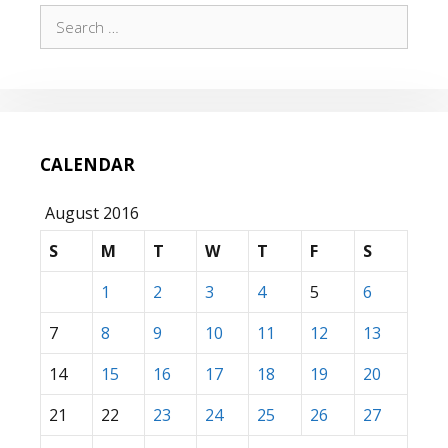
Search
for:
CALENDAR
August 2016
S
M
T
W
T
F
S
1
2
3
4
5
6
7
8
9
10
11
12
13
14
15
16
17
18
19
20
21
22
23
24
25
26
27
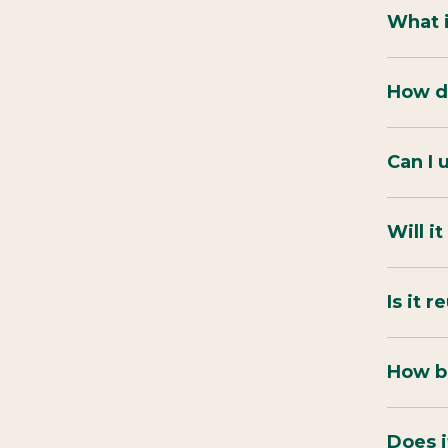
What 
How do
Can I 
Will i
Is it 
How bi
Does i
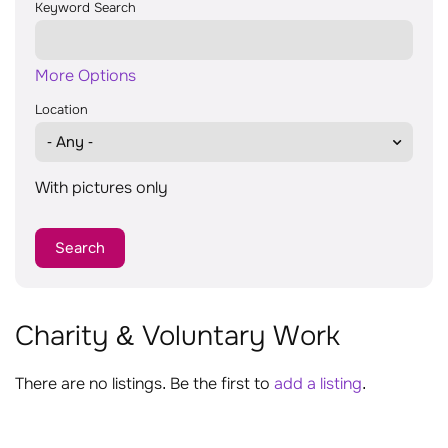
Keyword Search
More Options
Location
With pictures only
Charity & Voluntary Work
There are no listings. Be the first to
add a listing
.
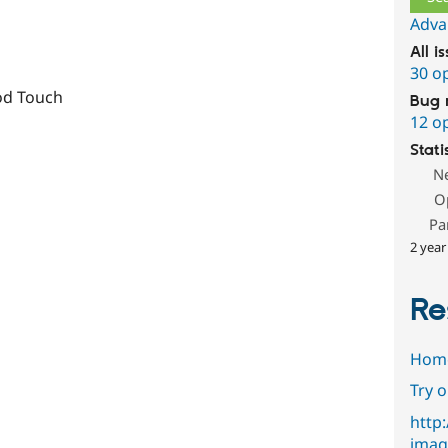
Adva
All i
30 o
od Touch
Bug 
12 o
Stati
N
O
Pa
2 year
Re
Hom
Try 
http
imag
=====
What to produce. Please copy out the material above exactly, with the images removed.

Result of the exercise.
Search
for:
CALENDAR
August 2016
S
M
T
W
T
F
S
1
2
3
4
5
6
7
8
9
10
11
12
13
14
15
16
17
18
19
20
21
22
23
24
25
26
27
What 
How do
Can I 
Will i
Is it 
How bi
Does i
Keyword Search
More Options
Location
With pictures only
Charity & Voluntary Work
There are no listings. Be the first to
add a listing
.
Adva
All i
30 o
od Touch
Bug 
12 o
Stati
N
O
Pa
2 year
Re
Hom
Try 
http
imag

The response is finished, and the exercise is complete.